WORK IT RIGHT: When rip-jigging, you work the jig with sharp jerks and then throw slack into the line so the jig plummets. The jig never hits bottom, however, because you make another jerk just before it touches.
Most rip-jigging is done as you slowly troll at about 1 mph, but you can also do it while drifting or still-fishing. With a little practice, you'll discover how hard to rip and how long to pause after throwing slack, so that you keep the jig moving erratically while almost, but not quite, touching bottom. The most difficult aspect of rip-jigging is getting used to the fact that you might not feel the usual tap or twitch that signals a bite because of the slack in the line. It doesn't really matter, though, because you'll set the hook with the next rip.
Like any other fishing presentation, rip-jigging doesn't work all the time. There will be days when the fish are in a less aggressive mood and prefer a slower, more subtle jigging action. Experiment with different motions and let the fish tell you what they want.

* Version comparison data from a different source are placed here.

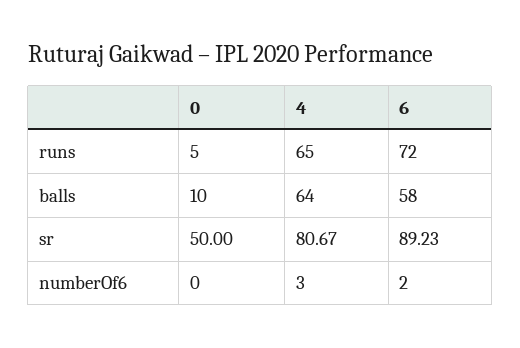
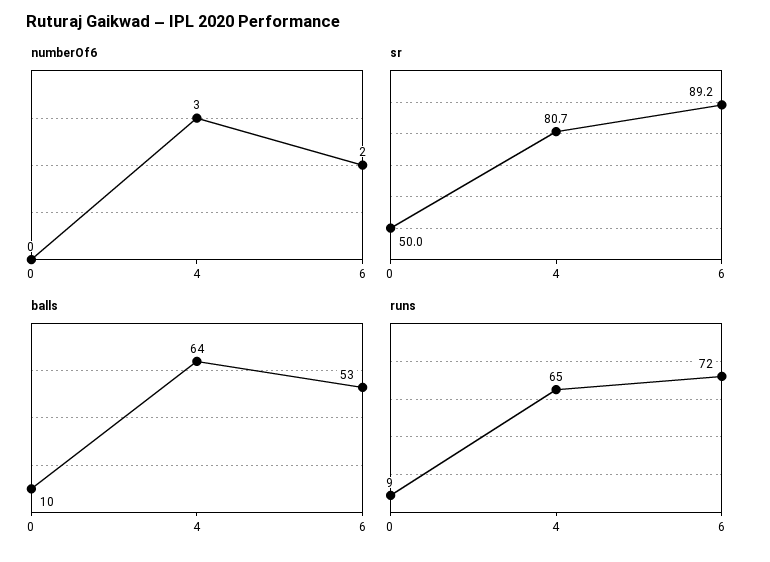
runs, 0: 5 -> 9
balls, 6: 58 -> 53

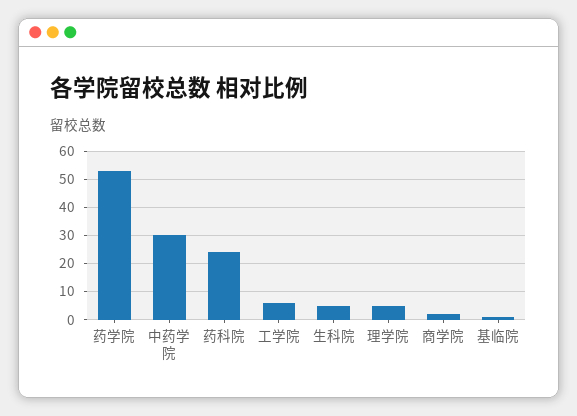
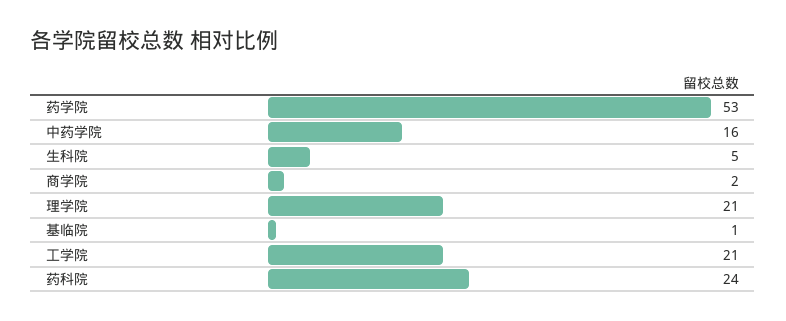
中药学院: 30 -> 16
工学院: 5 -> 21
理学院: 5 -> 21

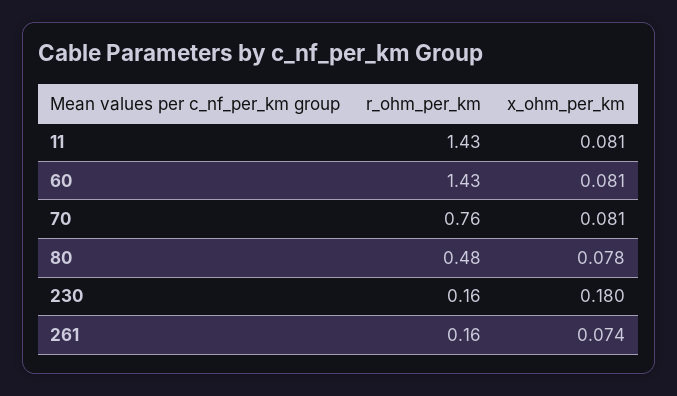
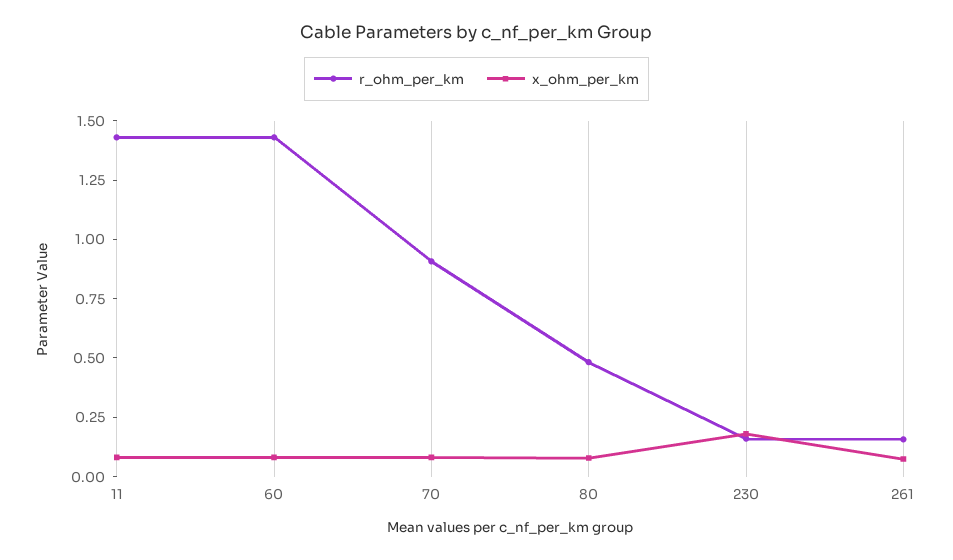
r_ohm_per_km, 70: 0.76 -> 0.9

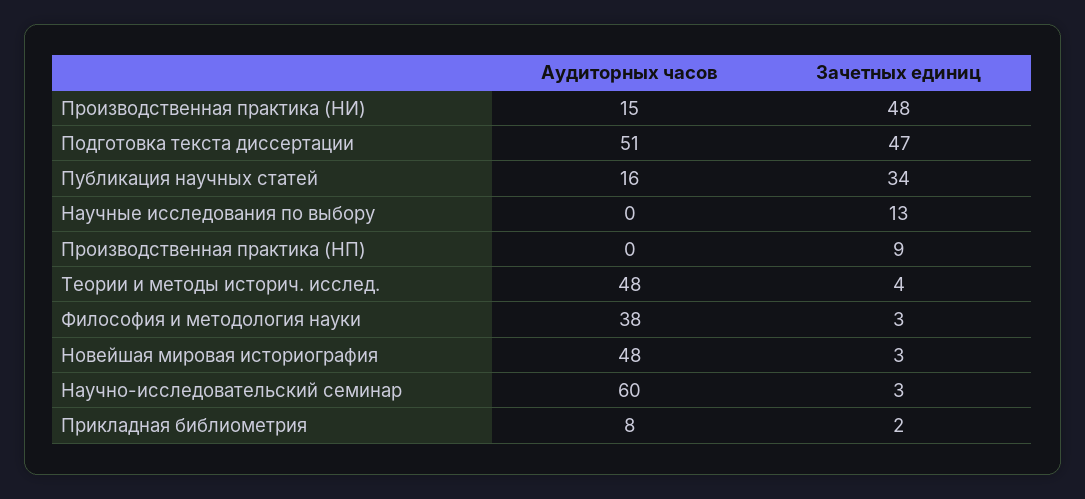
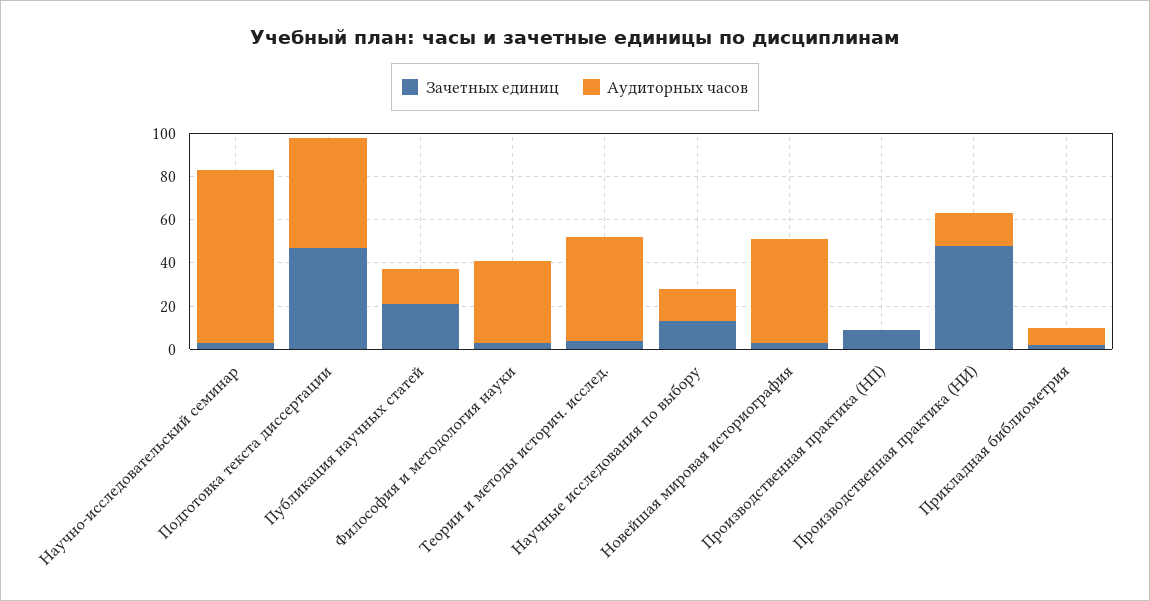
Зачетных единиц, Публикация научных статей: 34 -> 20
Аудиторных часов, Научные исследования по выбору: 0 -> 15
Аудиторных часов, Научно-исследовательский семинар: 60 -> 80

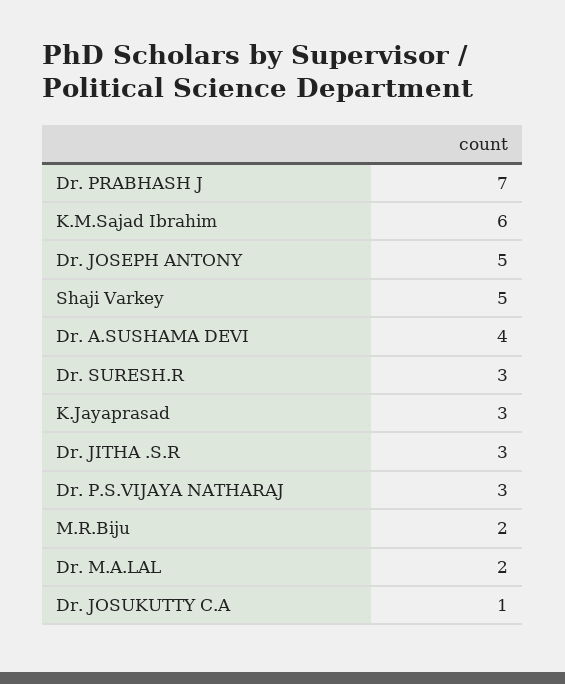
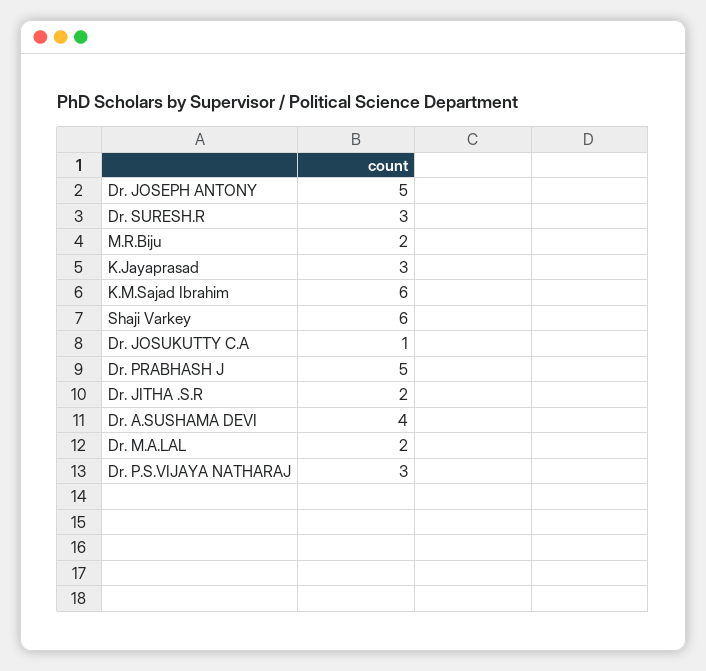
Dr. PRABHASH J: 7 -> 5
Shaji Varkey: 5 -> 6
Dr. JITHA .S.R: 3 -> 2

GEAR: To snap the jig with minimal effort and take up slack line when setting the hook, you'll need a fairly long rod. A 7-foot, fast-tip spinning outfit is ideal. Spool up with an abrasion-resistant line such as 8- to 10-pound-test Trilene XT. Lighter or softer line won't stand up to the sharp ripping action. Even tough line might fray from abrasion on the guides, so it pays to check your line often and respool when necessary. Because you're usually fishing depths of 10 feet or less, a 1⁄8-ounce jig should be sufficient, but if there's a strong wind or heavy current, you might have to step up to a 1⁄4-ounce jig. Tip the jig with a 3- to 4-inch minnow and hook it through the mouth and out the top of the head.